(Pictures paired with source code)
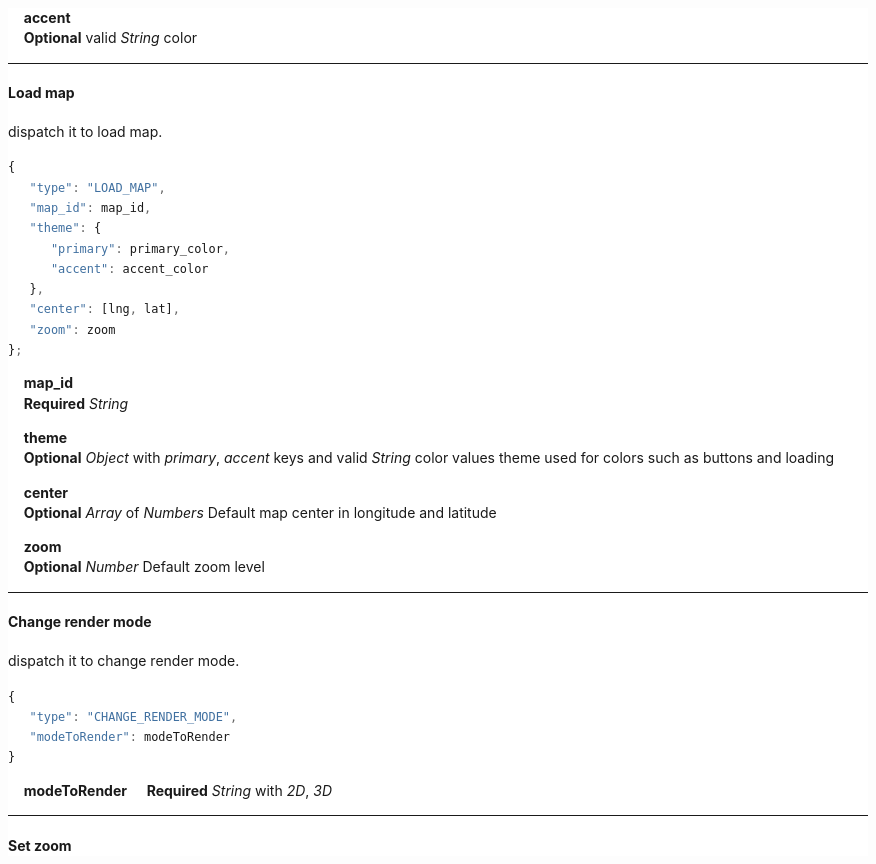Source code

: &nbsp;&nbsp;&nbsp;&nbsp;**accent** <br/>
&nbsp;&nbsp;&nbsp;&nbsp;**Optional** valid *String* color

___

#### Load map

dispatch it to load map.

```js
{
   "type": "LOAD_MAP",
   "map_id": map_id,
   "theme": {
      "primary": primary_color,
      "accent": accent_color
   },
   "center": [lng, lat],
   "zoom": zoom
};
```

&nbsp;&nbsp;&nbsp;&nbsp;**map_id** <br/>
&nbsp;&nbsp;&nbsp;&nbsp;**Required** *String*

&nbsp;&nbsp;&nbsp;&nbsp;**theme** <br/>
&nbsp;&nbsp;&nbsp;&nbsp;**Optional** *Object* with *primary*, *accent* keys and valid *String* color values
theme used for colors such as buttons and loading

&nbsp;&nbsp;&nbsp;&nbsp;**center** <br/>
&nbsp;&nbsp;&nbsp;&nbsp;**Optional** *Array* of *Numbers*
Default map center in longitude and latitude

&nbsp;&nbsp;&nbsp;&nbsp;**zoom** <br/>
&nbsp;&nbsp;&nbsp;&nbsp;**Optional** *Number*
Default zoom level

___

#### Change render mode

dispatch it to change render mode.

```js
{
   "type": "CHANGE_RENDER_MODE",
   "modeToRender": modeToRender
}
```

&nbsp;&nbsp;&nbsp;&nbsp;**modeToRender**
&nbsp;&nbsp;&nbsp;&nbsp;**Required** *String* with *2D*, *3D*

___


#### Set zoom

Work task —
A single figure is required: the number of lines above in which the string "type" appears.

Solution for this exercise —
2